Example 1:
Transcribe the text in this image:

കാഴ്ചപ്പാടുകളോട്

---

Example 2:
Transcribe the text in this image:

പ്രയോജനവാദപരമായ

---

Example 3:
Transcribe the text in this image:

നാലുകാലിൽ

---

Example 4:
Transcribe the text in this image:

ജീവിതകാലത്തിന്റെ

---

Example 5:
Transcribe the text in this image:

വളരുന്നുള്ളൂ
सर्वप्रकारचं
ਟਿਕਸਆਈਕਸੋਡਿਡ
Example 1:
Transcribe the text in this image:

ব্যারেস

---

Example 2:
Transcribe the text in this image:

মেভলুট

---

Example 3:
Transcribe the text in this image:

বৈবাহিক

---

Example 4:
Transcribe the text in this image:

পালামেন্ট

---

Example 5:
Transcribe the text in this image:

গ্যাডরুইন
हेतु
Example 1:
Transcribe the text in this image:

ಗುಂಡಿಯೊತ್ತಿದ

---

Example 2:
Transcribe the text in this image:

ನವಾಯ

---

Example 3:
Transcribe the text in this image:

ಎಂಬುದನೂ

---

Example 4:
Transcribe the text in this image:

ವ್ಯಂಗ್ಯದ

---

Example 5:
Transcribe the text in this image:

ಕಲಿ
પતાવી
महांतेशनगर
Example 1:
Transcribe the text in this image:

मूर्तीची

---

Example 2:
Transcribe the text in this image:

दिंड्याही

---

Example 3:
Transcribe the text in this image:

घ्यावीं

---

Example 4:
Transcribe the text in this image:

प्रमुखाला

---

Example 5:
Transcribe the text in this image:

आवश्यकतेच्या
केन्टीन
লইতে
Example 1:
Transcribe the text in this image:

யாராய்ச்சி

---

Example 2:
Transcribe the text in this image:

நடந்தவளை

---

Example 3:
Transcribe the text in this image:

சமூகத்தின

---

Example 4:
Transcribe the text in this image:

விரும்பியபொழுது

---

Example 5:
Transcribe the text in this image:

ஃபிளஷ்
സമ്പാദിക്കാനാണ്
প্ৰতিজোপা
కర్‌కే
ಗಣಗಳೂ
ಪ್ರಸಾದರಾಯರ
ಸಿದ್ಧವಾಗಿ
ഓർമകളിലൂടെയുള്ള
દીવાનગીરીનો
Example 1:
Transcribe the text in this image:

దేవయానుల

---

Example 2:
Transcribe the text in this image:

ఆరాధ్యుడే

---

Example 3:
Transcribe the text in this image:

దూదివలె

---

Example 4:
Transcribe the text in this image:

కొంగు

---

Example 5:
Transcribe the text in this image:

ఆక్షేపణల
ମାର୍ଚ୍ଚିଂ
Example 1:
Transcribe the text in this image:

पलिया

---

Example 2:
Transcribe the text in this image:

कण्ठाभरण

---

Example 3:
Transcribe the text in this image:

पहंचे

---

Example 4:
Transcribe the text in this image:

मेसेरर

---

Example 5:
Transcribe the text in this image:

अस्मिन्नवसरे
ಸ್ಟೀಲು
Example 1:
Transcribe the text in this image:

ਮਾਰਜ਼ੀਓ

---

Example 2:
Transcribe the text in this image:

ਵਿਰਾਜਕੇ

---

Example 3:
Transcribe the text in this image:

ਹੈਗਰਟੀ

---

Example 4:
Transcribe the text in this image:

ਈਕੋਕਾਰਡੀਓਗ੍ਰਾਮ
==========
- **EXERCISE GOAL**:
Every line of the listing above should be copied word for word.

- **THE ANSWER**:
Example 1:
Transcribe the text in this image:

കാഴ്ചപ്പാടുകളോട്

---

Example 2:
Transcribe the text in this image:

പ്രയോജനവാദപരമായ

---

Example 3:
Transcribe the text in this image:

നാലുകാലിൽ

---

Example 4:
Transcribe the text in this image:

ജീവിതകാലത്തിന്റെ

---

Example 5:
Transcribe the text in this image:

വളരുന്നുള്ളൂ
सर्वप्रकारचं
ਟਿਕਸਆਈਕਸੋਡਿਡ
Example 1:
Transcribe the text in this image:

ব্যারেস

---

Example 2:
Transcribe the text in this image:

মেভলুট

---

Example 3:
Transcribe the text in this image:

বৈবাহিক

---

Example 4:
Transcribe the text in this image:

পালামেন্ট

---

Example 5:
Transcribe the text in this image:

গ্যাডরুইন
हेतु
Example 1:
Transcribe the text in this image:

ಗುಂಡಿಯೊತ್ತಿದ

---

Example 2:
Transcribe the text in this image:

ನವಾಯ

---

Example 3:
Transcribe the text in this image:

ಎಂಬುದನೂ

---

Example 4:
Transcribe the text in this image:

ವ್ಯಂಗ್ಯದ

---

Example 5:
Transcribe the text in this image:

ಕಲಿ
પતાવી
महांतेशनगर
Example 1:
Transcribe the text in this image:

मूर्तीची

---

Example 2:
Transcribe the text in this image:

दिंड्याही

---

Example 3:
Transcribe the text in this image:

घ्यावीं

---

Example 4:
Transcribe the text in this image:

प्रमुखाला

---

Example 5:
Transcribe the text in this image:

आवश्यकतेच्या
केन्टीन
লইতে
Example 1:
Transcribe the text in this image:

யாராய்ச்சி

---

Example 2:
Transcribe the text in this image:

நடந்தவளை

---

Example 3:
Transcribe the text in this image:

சமூகத்தின

---

Example 4:
Transcribe the text in this image:

விரும்பியபொழுது

---

Example 5:
Transcribe the text in this image:

ஃபிளஷ்
സമ്പാദിക്കാനാണ്
প্ৰতিজোপা
కర్‌కే
ಗಣಗಳೂ
ಪ್ರಸಾದರಾಯರ
ಸಿದ್ಧವಾಗಿ
ഓർമകളിലൂടെയുള്ള
દીવાનગીરીનો
Example 1:
Transcribe the text in this image:

దేవయానుల

---

Example 2:
Transcribe the text in this image:

ఆరాధ్యుడే

---

Example 3:
Transcribe the text in this image:

దూదివలె

---

Example 4:
Transcribe the text in this image:

కొంగు

---

Example 5:
Transcribe the text in this image:

ఆక్షేపణల
ମାର୍ଚ୍ଚିଂ
Example 1:
Transcribe the text in this image:

पलिया

---

Example 2:
Transcribe the text in this image:

कण्ठाभरण

---

Example 3:
Transcribe the text in this image:

पहंचे

---

Example 4:
Transcribe the text in this image:

मेसेरर

---

Example 5:
Transcribe the text in this image:

अस्मिन्नवसरे
ಸ್ಟೀಲು
Example 1:
Transcribe the text in this image:

ਮਾਰਜ਼ੀਓ

---

Example 2:
Transcribe the text in this image:

ਵਿਰਾਜਕੇ

---

Example 3:
Transcribe the text in this image:

ਹੈਗਰਟੀ

---

Example 4:
Transcribe the text in this image:

ਈਕੋਕਾਰਡੀਓਗ੍ਰਾਮ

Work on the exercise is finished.